# Tire Issue



## tharv (Nov 16, 2004)

Got a quick question for all you seasoned carpet racers. Our local track has just pit down new ozite, maybe 2-3 weeks ago. The bite is starting to come up, but so is the fuzz. Running 1/12th scale, we can run the cars without compound, & they hook up well for the first half of the race or so, then traction disappears. Upon returning to the pits, you find your tires really gummy & dirty. When you start to clean them, alot of fuzz comes off, & the goo washes away.

Anyone experienced this before ?? Find a way to counteract it ??

Thanks for any input !


----------



## BPSHADOW (May 5, 2003)

:wave: :thumbsup: That will go away with run time, RC Screwz had the same problem last year when the carpet was new but it subsided after a few weeks.

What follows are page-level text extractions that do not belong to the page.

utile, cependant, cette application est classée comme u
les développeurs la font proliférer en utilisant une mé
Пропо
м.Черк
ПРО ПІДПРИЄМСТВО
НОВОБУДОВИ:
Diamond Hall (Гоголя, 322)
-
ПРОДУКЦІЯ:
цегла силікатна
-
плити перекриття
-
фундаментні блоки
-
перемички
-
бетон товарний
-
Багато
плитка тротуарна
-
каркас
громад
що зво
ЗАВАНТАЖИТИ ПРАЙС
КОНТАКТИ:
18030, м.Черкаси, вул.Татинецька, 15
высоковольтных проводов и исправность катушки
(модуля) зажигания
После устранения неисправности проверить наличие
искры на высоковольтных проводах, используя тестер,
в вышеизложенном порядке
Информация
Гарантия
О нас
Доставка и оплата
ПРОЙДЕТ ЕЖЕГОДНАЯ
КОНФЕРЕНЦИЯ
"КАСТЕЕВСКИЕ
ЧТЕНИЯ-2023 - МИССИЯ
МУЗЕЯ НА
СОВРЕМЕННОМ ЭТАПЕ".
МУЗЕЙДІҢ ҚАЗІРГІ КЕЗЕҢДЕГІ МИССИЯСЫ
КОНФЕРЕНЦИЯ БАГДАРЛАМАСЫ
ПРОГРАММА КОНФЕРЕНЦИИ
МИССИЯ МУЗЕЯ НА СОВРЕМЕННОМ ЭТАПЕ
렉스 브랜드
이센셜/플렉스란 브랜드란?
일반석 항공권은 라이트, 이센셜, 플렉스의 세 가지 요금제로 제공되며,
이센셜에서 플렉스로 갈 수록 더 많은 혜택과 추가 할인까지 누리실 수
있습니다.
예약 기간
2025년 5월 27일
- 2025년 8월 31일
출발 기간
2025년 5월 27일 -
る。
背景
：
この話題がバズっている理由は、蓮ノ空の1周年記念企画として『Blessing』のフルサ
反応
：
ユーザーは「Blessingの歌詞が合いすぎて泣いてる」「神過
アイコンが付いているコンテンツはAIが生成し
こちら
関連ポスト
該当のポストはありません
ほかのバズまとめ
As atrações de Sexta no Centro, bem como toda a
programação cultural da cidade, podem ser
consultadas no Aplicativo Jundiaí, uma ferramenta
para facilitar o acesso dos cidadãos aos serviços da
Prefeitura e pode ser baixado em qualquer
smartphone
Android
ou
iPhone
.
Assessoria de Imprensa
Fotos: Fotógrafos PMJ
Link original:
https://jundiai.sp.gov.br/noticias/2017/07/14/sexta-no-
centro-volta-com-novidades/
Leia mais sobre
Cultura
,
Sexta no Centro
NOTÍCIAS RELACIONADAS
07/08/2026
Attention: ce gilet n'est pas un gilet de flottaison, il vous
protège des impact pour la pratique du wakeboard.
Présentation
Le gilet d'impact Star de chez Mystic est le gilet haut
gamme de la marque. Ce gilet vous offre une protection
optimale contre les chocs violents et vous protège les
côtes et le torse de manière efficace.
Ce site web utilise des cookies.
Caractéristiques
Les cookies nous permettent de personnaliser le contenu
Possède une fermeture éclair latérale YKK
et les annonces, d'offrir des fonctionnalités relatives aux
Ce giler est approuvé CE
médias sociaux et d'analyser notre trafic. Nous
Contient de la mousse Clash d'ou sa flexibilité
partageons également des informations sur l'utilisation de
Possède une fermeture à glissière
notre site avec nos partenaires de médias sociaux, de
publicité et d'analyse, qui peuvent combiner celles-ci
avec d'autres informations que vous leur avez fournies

Also if there are any people running compound, the TQ products dont evaporate, that is probably what is gumming up the tires( marbles+ unevaporated sauce= gummy tires)


----------



## Xpressman (Dec 6, 2001)

tharv said:


> Got a quick question for all you seasoned carpet racers. Our local track has just pit down new ozite, maybe 2-3 weeks ago. The bite is starting to come up, but so is the fuzz. Running 1/12th scale, we can run the cars without compound, & they hook up well for the first half of the race or so, then traction disappears. Upon returning to the pits, you find your tires really gummy & dirty. When you start to clean them, alot of fuzz comes off, & the goo washes away.
> 
> Anyone experienced this before ?? Find a way to counteract it ??
> 
> Thanks for any input !


Does anyone run any type of traction compound? Also what type of carpet is it? Is it CRC Fastrak or the Dupont Oflen stuff or other? T

he fuzz coming up is normal and will go away. It depends on how many racers there are and how often it is used as to how long it will take. Usually the tires coming off gummy is caused by, as BPSHADOW said, the useage of TQ products or when lots of people are using Paragon. But with Paragon it usually only happens at a big race that it starts to gum up. The gumminess can also be enhanced if the building is on the warm side.

As for taking the gumminess off of your tires you can soak the tires in lighter fluid and let them dry or spray a cloth with motor spray and wipe the tires. Do NOT spray the tires with motor spray as it will dry them out too much. Some just don't do anything as it is taken care of the next time you put on and wipe off traction compound.


----------



## tharv (Nov 16, 2004)

Went & ran some practice tonight & the fuzz is starting to subside a little. So I guess we just deal with it for now. Pretty much every one is running Paragon Traction Action, as the rules mandate an "oderless" compound. 
Thanks for the insight,
Tom


----------